Activity → Copy out each line of the data that holds the string "pages".

Collected data

==================================================

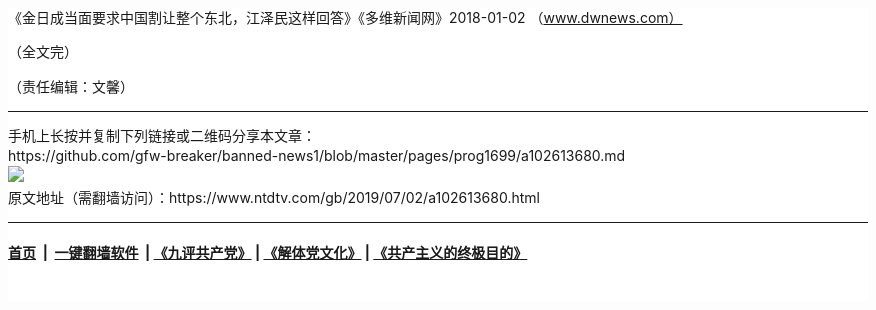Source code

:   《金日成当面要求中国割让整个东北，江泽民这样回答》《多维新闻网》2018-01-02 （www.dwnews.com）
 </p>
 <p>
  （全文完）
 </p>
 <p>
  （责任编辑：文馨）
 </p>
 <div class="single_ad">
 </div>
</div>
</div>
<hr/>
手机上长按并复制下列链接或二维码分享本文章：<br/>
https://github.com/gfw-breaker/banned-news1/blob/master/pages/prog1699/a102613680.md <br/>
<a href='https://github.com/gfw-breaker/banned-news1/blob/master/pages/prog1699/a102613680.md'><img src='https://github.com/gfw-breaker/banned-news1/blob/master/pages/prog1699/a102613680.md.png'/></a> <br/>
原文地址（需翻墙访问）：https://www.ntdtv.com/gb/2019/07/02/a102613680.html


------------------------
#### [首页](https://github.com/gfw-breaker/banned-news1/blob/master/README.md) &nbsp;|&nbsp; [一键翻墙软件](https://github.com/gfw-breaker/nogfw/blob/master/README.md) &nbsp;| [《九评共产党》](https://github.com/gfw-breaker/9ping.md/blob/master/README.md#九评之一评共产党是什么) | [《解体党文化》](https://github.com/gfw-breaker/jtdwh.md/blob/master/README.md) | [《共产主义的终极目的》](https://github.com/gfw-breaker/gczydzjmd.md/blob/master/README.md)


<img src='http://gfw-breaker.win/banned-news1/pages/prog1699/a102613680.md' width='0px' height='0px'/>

==================================================

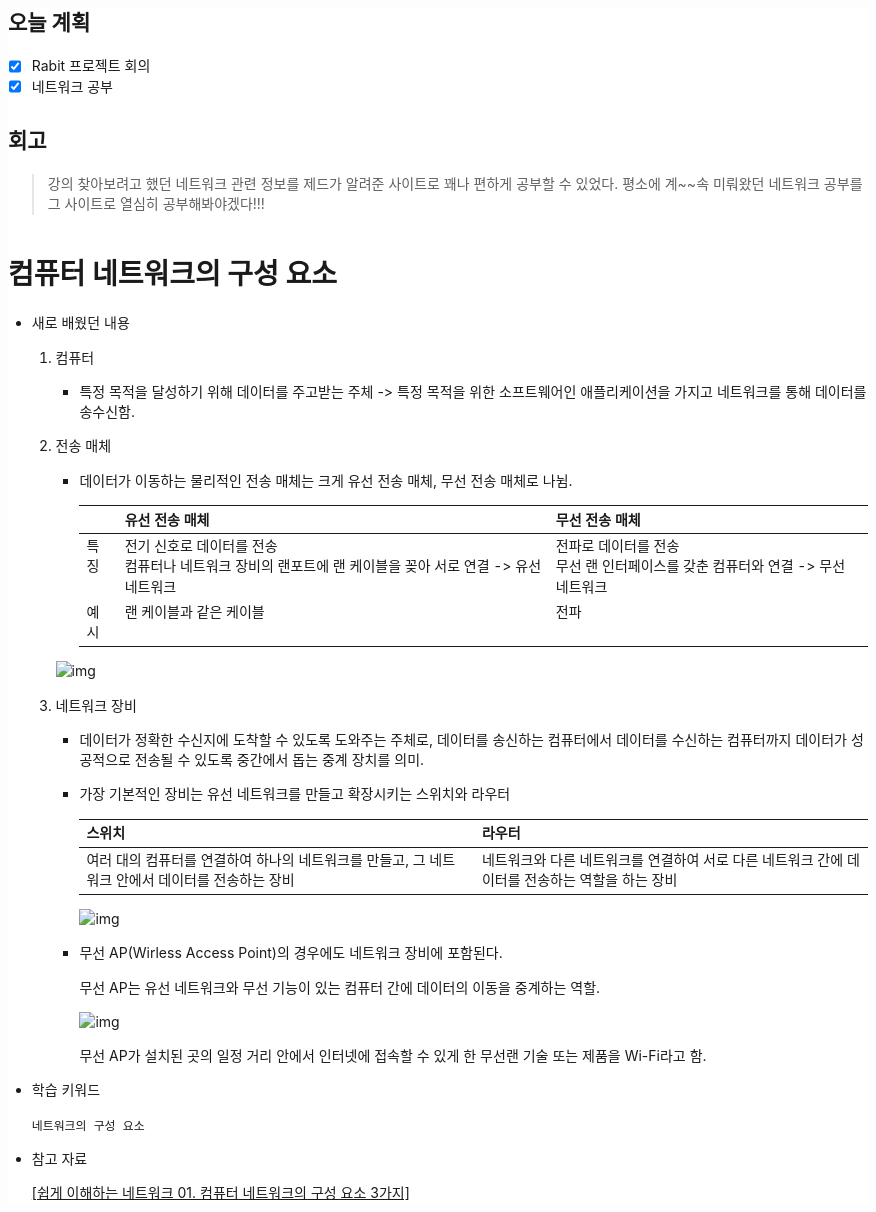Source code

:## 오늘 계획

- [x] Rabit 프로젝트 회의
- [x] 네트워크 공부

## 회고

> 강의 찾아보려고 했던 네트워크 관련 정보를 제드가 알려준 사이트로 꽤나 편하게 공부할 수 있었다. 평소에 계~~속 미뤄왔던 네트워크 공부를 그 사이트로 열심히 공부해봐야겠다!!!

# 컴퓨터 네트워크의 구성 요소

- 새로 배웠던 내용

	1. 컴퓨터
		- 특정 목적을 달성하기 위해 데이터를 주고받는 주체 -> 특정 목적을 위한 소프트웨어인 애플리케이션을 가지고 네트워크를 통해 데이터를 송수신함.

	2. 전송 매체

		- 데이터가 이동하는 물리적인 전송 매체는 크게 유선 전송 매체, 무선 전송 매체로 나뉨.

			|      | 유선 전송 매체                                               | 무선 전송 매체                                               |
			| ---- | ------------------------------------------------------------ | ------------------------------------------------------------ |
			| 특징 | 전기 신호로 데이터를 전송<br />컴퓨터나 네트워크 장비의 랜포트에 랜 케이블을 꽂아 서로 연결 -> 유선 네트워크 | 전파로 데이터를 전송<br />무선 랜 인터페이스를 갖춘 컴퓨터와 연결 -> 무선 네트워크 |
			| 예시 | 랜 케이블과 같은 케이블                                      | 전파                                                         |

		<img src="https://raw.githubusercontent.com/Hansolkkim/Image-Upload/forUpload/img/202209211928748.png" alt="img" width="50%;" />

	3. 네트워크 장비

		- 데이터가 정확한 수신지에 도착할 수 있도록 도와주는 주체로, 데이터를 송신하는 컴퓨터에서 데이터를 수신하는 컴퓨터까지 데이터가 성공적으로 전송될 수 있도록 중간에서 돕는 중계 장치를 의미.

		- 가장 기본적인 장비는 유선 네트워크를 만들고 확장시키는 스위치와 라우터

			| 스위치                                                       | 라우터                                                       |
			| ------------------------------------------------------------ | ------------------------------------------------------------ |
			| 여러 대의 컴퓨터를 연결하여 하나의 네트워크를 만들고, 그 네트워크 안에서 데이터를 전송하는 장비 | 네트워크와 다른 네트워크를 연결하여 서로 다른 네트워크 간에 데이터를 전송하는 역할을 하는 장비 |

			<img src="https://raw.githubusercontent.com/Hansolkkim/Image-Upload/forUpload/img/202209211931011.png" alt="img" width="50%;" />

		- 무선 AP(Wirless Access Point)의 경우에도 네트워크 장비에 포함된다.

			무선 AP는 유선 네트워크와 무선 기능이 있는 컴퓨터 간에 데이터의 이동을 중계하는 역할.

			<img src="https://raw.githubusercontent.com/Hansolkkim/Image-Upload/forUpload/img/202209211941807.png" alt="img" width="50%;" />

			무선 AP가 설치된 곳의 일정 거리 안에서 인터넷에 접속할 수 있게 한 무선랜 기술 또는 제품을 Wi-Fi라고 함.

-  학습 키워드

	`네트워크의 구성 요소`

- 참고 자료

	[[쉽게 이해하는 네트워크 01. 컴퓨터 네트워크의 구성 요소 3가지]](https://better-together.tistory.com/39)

==================================================

Your solution →
https://github.com/gfw-breaker/banned-news1/blob/master/pages/prog1699/a102613680.md <br/>
<a href='https://github.com/gfw-breaker/banned-news1/blob/master/pages/prog1699/a102613680.md'><img src='https://github.com/gfw-breaker/banned-news1/blob/master/pages/prog1699/a102613680.md.png'/></a> <br/>
<img src='http://gfw-breaker.win/banned-news1/pages/prog1699/a102613680.md' width='0px' height='0px'/>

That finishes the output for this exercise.